Banking in Canada – If you are new to Canada, one of the first things you will likely do is make sure your finances are in order and on track for future living expenses.
“Settling in can take some time for newcomers,” says Ivy Chiu, senior director of the newcomer segment at RBC. “An important first step is familiarizing yourself with how things work in your new country. Building a trusted network to help you navigate and understand common questions including finances can help you get established faster.”
Banking may seem overwhelming at first. Here are a few tips to keep in mind:
Get to know Canadian bank account options. One of the differences you may notice first is the various types of accounts that are available to you. They may serve different functions or be called names you don’t use back home. Two popular accounts are “chequing account” and “savings account”. You might decide to open a chequing account for your day-to-day transactions or deposit your work pay-cheques. A savings account may be the right option for setting money aside for things like home furnishings or education.
Build your credit history. Learning about credit history in Canada and why it matters is a good idea to look into as you settle in. One way to start building credit is by applying for a Canadian credit card and using it wisely. It can be treated as an alternative form of payment that can be used for many expenses such as internet and phone payments, online purchases, and travel.

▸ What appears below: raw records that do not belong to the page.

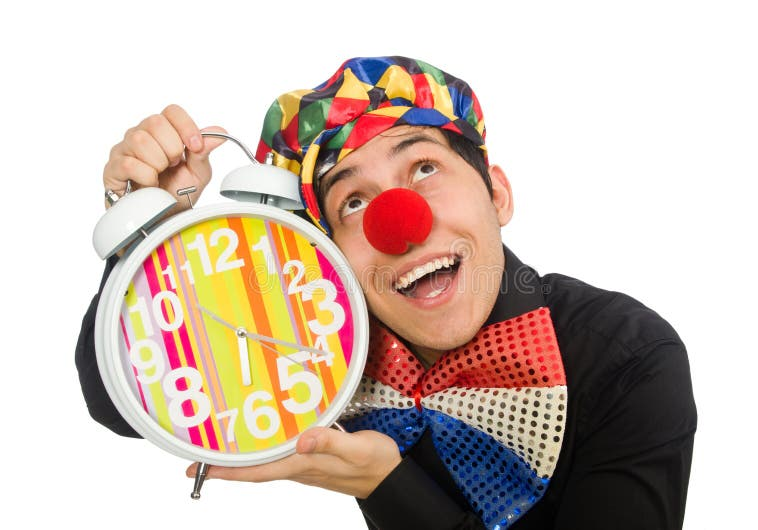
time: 6:21
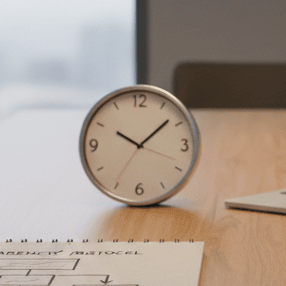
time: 10:08
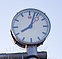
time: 8:03
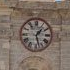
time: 1:27
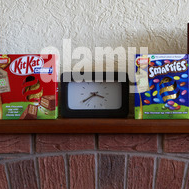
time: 3:37
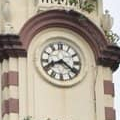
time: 8:21
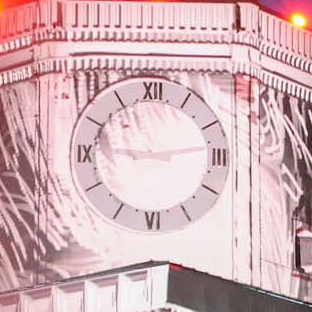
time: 9:13
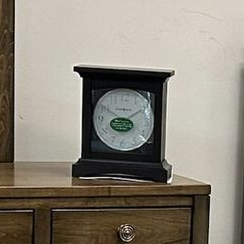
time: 8:49
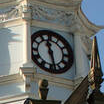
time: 11:28
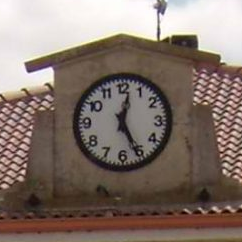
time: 12:25
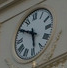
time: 5:50
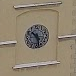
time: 10:28
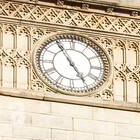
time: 4:54
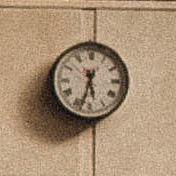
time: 5:32
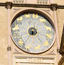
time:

Research government-funded programs. As you set up your day-to-day banking account, you may also want to consider the different tax-sheltered options available in partnership with the Canadian government. One is the Tax-Free Savings Account, or better known as TFSA. It is a way for individuals who are 18 and older and have a valid social insurance number to set money aside tax-free throughout their lifetime; the money is tax-free even when it is withdrawn.